#### [What to do]
Return, word for word, the text of the records from their start through the line containing "Reset password", both ends included. Omit the pictures from your answer.

[Items listed in a dataset]

++++++++++

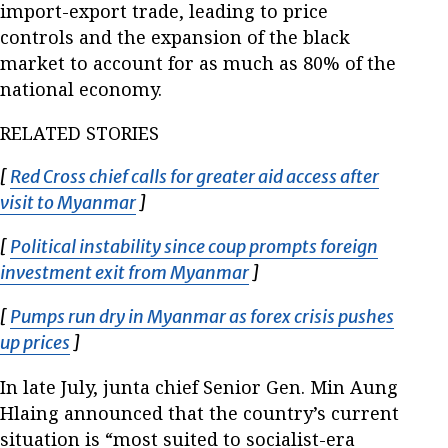
import-export trade, leading to price
controls and the expansion of the black
market to account for as much as 80% of the
national economy.
RELATED STORIES
[
Red Cross chief calls for greater aid access after
visit to Myanmar
Opens in new window
]
[
Political instability since coup prompts foreign
investment exit from Myanmar
Opens in new window
]
[
Pumps run dry in Myanmar as forex crisis pushes
up prices
Opens in new window
]
In late July, junta chief Senior Gen. Min Aung
Hlaing announced that the country’s current
situation is “most suited to socialist-era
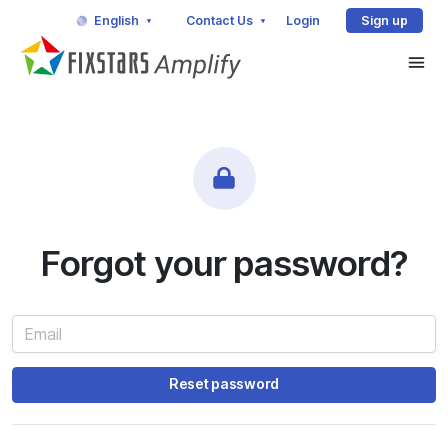
English
Contact Us
Login
Sign up
Forgot your password?
Reset password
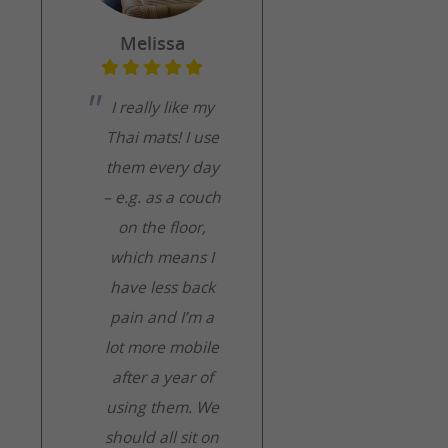
Melissa
I really like my
Thai mats! I use
them every day
– e.g. as a couch
on the floor,
which means I
have less back
pain and I’m a
lot more mobile
after a year of
using them. We
should all sit on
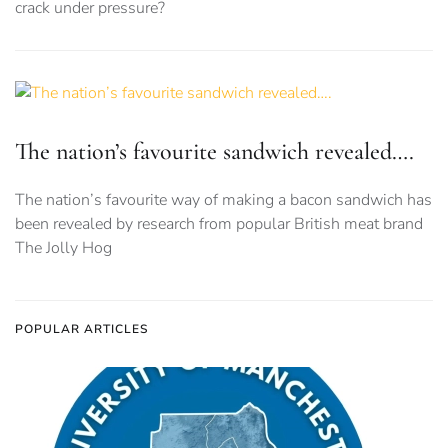
crack under pressure?
The nation’s favourite sandwich revealed….
The nation’s favourite way of making a bacon sandwich has
been revealed by research from popular British meat brand
The Jolly Hog
POPULAR ARTICLES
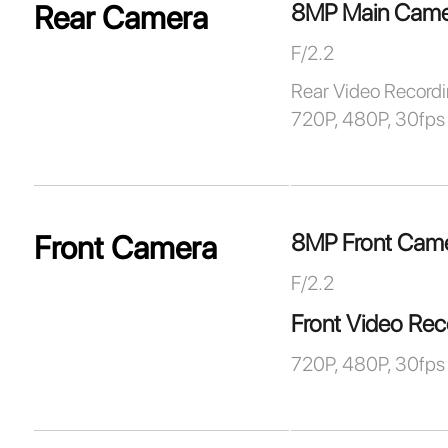
8MP Main Came
Rear Camera
F/2.2
Rear Video Record
720P, 480P, 30fps
8MP Front Cam
Front Camera
F/2.2
Front Video Rec
720P, 480P, 30fps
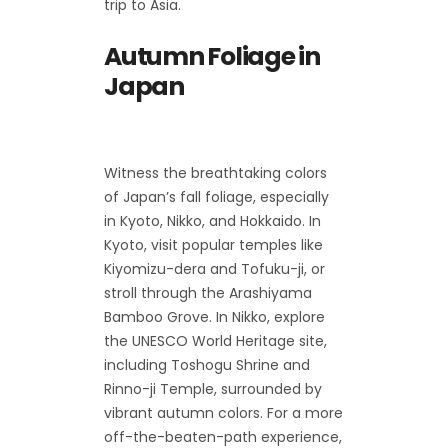
trip to Asia.
Autumn Foliage in
Japan
Witness the breathtaking colors
of Japan’s fall foliage, especially
in Kyoto, Nikko, and Hokkaido. In
Kyoto, visit popular temples like
Kiyomizu-dera and Tofuku-ji, or
stroll through the Arashiyama
Bamboo Grove. In Nikko, explore
the UNESCO World Heritage site,
including Toshogu Shrine and
Rinno-ji Temple, surrounded by
vibrant autumn colors. For a more
off-the-beaten-path experience,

++++++++++

#### [Worked solution]
import-export trade, leading to price
controls and the expansion of the black
market to account for as much as 80% of the
national economy.
RELATED STORIES
[
Red Cross chief calls for greater aid access after
visit to Myanmar
Opens in new window
]
[
Political instability since coup prompts foreign
investment exit from Myanmar
Opens in new window
]
[
Pumps run dry in Myanmar as forex crisis pushes
up prices
Opens in new window
]
In late July, junta chief Senior Gen. Min Aung
Hlaing announced that the country’s current
situation is “most suited to socialist-era
English
Contact Us
Login
Sign up
Forgot your password?
Reset password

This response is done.